### INSTRUCTIONS TO FOLLOW:
The records follow. Copy them exactly, but omit the pictures.

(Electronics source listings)
□ □ □ □ □ □ □

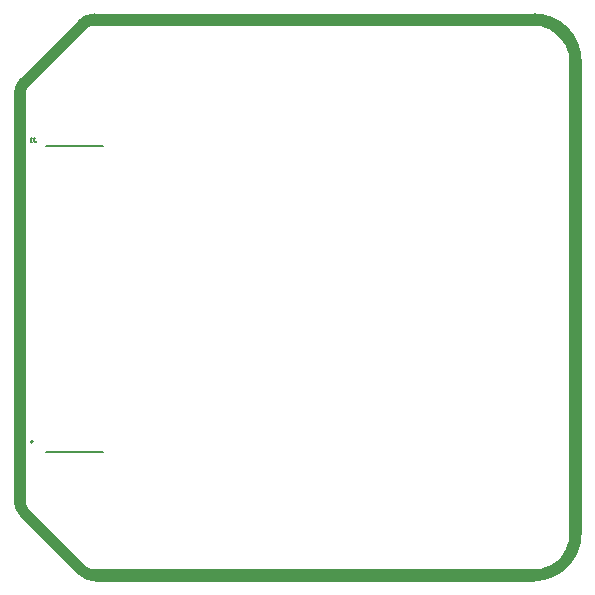
<source format=gbo>
G04*
G04 #@! TF.GenerationSoftware,Altium Limited,Altium Designer,23.3.1 (30)*
G04*
G04 Layer_Color=32896*
%FSLAX24Y24*%
%MOIN*%
G70*
G04*
G04 #@! TF.SameCoordinates,2879F4B0-5C84-431D-B3E2-9D7652F484AD*
G04*
G04*
G04 #@! TF.FilePolarity,Positive*
G04*
G01*
G75*
%ADD10C,0.0079*%
%ADD11C,0.0005*%
%ADD13C,0.0050*%
G36*
X17633Y18873D02*
X17833Y18820D01*
X18023Y18741D01*
X18202Y18638D01*
X18366Y18512D01*
X18512Y18366D01*
X18638Y18202D01*
X18741Y18023D01*
X18820Y17833D01*
X18873Y17633D01*
X18900Y17429D01*
Y17325D01*
Y1577D01*
Y1474D01*
X18873Y1269D01*
X18820Y1070D01*
X18741Y879D01*
X18638Y701D01*
X18512Y537D01*
X18366Y391D01*
X18202Y265D01*
X18023Y162D01*
X17833Y83D01*
X17633Y29D01*
X17429Y3D01*
X2613D01*
X2461Y33D01*
X2318Y92D01*
X2189Y178D01*
X2134Y233D01*
X2136Y235D01*
X235Y2136D01*
X235D01*
X183Y2193D01*
X98Y2321D01*
X39Y2463D01*
X9Y2614D01*
X5Y2691D01*
Y16212D01*
X9Y16289D01*
X39Y16440D01*
X98Y16582D01*
X183Y16710D01*
X235Y16767D01*
X2136Y18668D01*
X2134Y18670D01*
X2189Y18724D01*
X2318Y18811D01*
X2461Y18870D01*
X2613Y18900D01*
X2691D01*
Y18900D01*
X17429D01*
X17633Y18873D01*
D02*
G37*
%LPC*%
G36*
X17393Y18500D02*
X17316Y18500D01*
X2684Y18500D01*
X2684Y18500D01*
X2645Y18500D01*
X2569Y18485D01*
X2497Y18455D01*
X2432Y18412D01*
X2404Y18384D01*
X503Y16483D01*
X503Y16483D01*
X475Y16455D01*
X432Y16390D01*
X402Y16318D01*
X387Y16242D01*
Y16203D01*
Y2682D01*
Y2643D01*
X402Y2566D01*
X432Y2494D01*
X475Y2429D01*
X503Y2402D01*
X2404Y501D01*
Y501D01*
X2432Y473D01*
X2497Y430D01*
X2569Y400D01*
X2645Y384D01*
X2684Y384D01*
X17319D01*
X17396Y384D01*
X17550Y405D01*
X17700Y445D01*
X17843Y504D01*
X17978Y582D01*
X18101Y676D01*
X18211Y786D01*
X18305Y909D01*
X18383Y1044D01*
X18442Y1187D01*
X18482Y1337D01*
X18503Y1491D01*
X18503Y1568D01*
X18503Y17316D01*
X18503D01*
X18503Y17316D01*
X18503Y17394D01*
X18482Y17548D01*
X18442Y17698D01*
X18382Y17842D01*
X18305Y17976D01*
X18210Y18099D01*
X18100Y18209D01*
X17976Y18304D01*
X17842Y18381D01*
X17698Y18440D01*
X17548Y18480D01*
X17393Y18500D01*
D02*
G37*
%LPD*%
D10*
X622Y4638D02*
G03*
X622Y4638I-39J0D01*
G01*
D11*
X2134Y233D02*
G03*
X2691Y3I557J557D01*
G01*
X3Y2691D02*
G03*
X233Y2134I787J0D01*
G01*
Y16769D02*
G03*
X3Y16212I557J-557D01*
G01*
X2691Y18900D02*
G03*
X2134Y18670I0J-787D01*
G01*
X18900Y17325D02*
G03*
X17325Y18900I-1575J0D01*
G01*
Y3D02*
G03*
X18900Y1577I0J1575D01*
G01*
X233Y2134D02*
X2134Y233D01*
X3Y2691D02*
Y16212D01*
X233Y16769D02*
X2134Y18670D01*
X2691Y18900D02*
X17325D01*
X18900Y1577D02*
Y17325D01*
X2691Y3D02*
X17325D01*
D13*
X1055Y4304D02*
X2945D01*
X1055Y14496D02*
X2945D01*
X650Y14775D02*
X700D01*
X675D01*
Y14650D01*
X700Y14625D01*
X725D01*
X750Y14650D01*
X600Y14625D02*
X550D01*
X575D01*
Y14775D01*
X600Y14750D01*
M02*

</source>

□ □ □ □ □ □ □

### TASK RESPONSE:
<source format=gbo>
G04*
G04 #@! TF.GenerationSoftware,Altium Limited,Altium Designer,23.3.1 (30)*
G04*
G04 Layer_Color=32896*
%FSLAX24Y24*%
%MOIN*%
G70*
G04*
G04 #@! TF.SameCoordinates,2879F4B0-5C84-431D-B3E2-9D7652F484AD*
G04*
G04*
G04 #@! TF.FilePolarity,Positive*
G04*
G01*
G75*
%ADD10C,0.0079*%
%ADD11C,0.0005*%
%ADD13C,0.0050*%
G36*
X17633Y18873D02*
X17833Y18820D01*
X18023Y18741D01*
X18202Y18638D01*
X18366Y18512D01*
X18512Y18366D01*
X18638Y18202D01*
X18741Y18023D01*
X18820Y17833D01*
X18873Y17633D01*
X18900Y17429D01*
Y17325D01*
Y1577D01*
Y1474D01*
X18873Y1269D01*
X18820Y1070D01*
X18741Y879D01*
X18638Y701D01*
X18512Y537D01*
X18366Y391D01*
X18202Y265D01*
X18023Y162D01*
X17833Y83D01*
X17633Y29D01*
X17429Y3D01*
X2613D01*
X2461Y33D01*
X2318Y92D01*
X2189Y178D01*
X2134Y233D01*
X2136Y235D01*
X235Y2136D01*
X235D01*
X183Y2193D01*
X98Y2321D01*
X39Y2463D01*
X9Y2614D01*
X5Y2691D01*
Y16212D01*
X9Y16289D01*
X39Y16440D01*
X98Y16582D01*
X183Y16710D01*
X235Y16767D01*
X2136Y18668D01*
X2134Y18670D01*
X2189Y18724D01*
X2318Y18811D01*
X2461Y18870D01*
X2613Y18900D01*
X2691D01*
Y18900D01*
X17429D01*
X17633Y18873D01*
D02*
G37*
%LPC*%
G36*
X17393Y18500D02*
X17316Y18500D01*
X2684Y18500D01*
X2684Y18500D01*
X2645Y18500D01*
X2569Y18485D01*
X2497Y18455D01*
X2432Y18412D01*
X2404Y18384D01*
X503Y16483D01*
X503Y16483D01*
X475Y16455D01*
X432Y16390D01*
X402Y16318D01*
X387Y16242D01*
Y16203D01*
Y2682D01*
Y2643D01*
X402Y2566D01*
X432Y2494D01*
X475Y2429D01*
X503Y2402D01*
X2404Y501D01*
Y501D01*
X2432Y473D01*
X2497Y430D01*
X2569Y400D01*
X2645Y384D01*
X2684Y384D01*
X17319D01*
X17396Y384D01*
X17550Y405D01*
X17700Y445D01*
X17843Y504D01*
X17978Y582D01*
X18101Y676D01*
X18211Y786D01*
X18305Y909D01*
X18383Y1044D01*
X18442Y1187D01*
X18482Y1337D01*
X18503Y1491D01*
X18503Y1568D01*
X18503Y17316D01*
X18503D01*
X18503Y17316D01*
X18503Y17394D01*
X18482Y17548D01*
X18442Y17698D01*
X18382Y17842D01*
X18305Y17976D01*
X18210Y18099D01*
X18100Y18209D01*
X17976Y18304D01*
X17842Y18381D01*
X17698Y18440D01*
X17548Y18480D01*
X17393Y18500D01*
D02*
G37*
%LPD*%
D10*
X622Y4638D02*
G03*
X622Y4638I-39J0D01*
G01*
D11*
X2134Y233D02*
G03*
X2691Y3I557J557D01*
G01*
X3Y2691D02*
G03*
X233Y2134I787J0D01*
G01*
Y16769D02*
G03*
X3Y16212I557J-557D01*
G01*
X2691Y18900D02*
G03*
X2134Y18670I0J-787D01*
G01*
X18900Y17325D02*
G03*
X17325Y18900I-1575J0D01*
G01*
Y3D02*
G03*
X18900Y1577I0J1575D01*
G01*
X233Y2134D02*
X2134Y233D01*
X3Y2691D02*
Y16212D01*
X233Y16769D02*
X2134Y18670D01*
X2691Y18900D02*
X17325D01*
X18900Y1577D02*
Y17325D01*
X2691Y3D02*
X17325D01*
D13*
X1055Y4304D02*
X2945D01*
X1055Y14496D02*
X2945D01*
X650Y14775D02*
X700D01*
X675D01*
Y14650D01*
X700Y14625D01*
X725D01*
X750Y14650D01*
X600Y14625D02*
X550D01*
X575D01*
Y14775D01*
X600Y14750D01*
M02*

</source>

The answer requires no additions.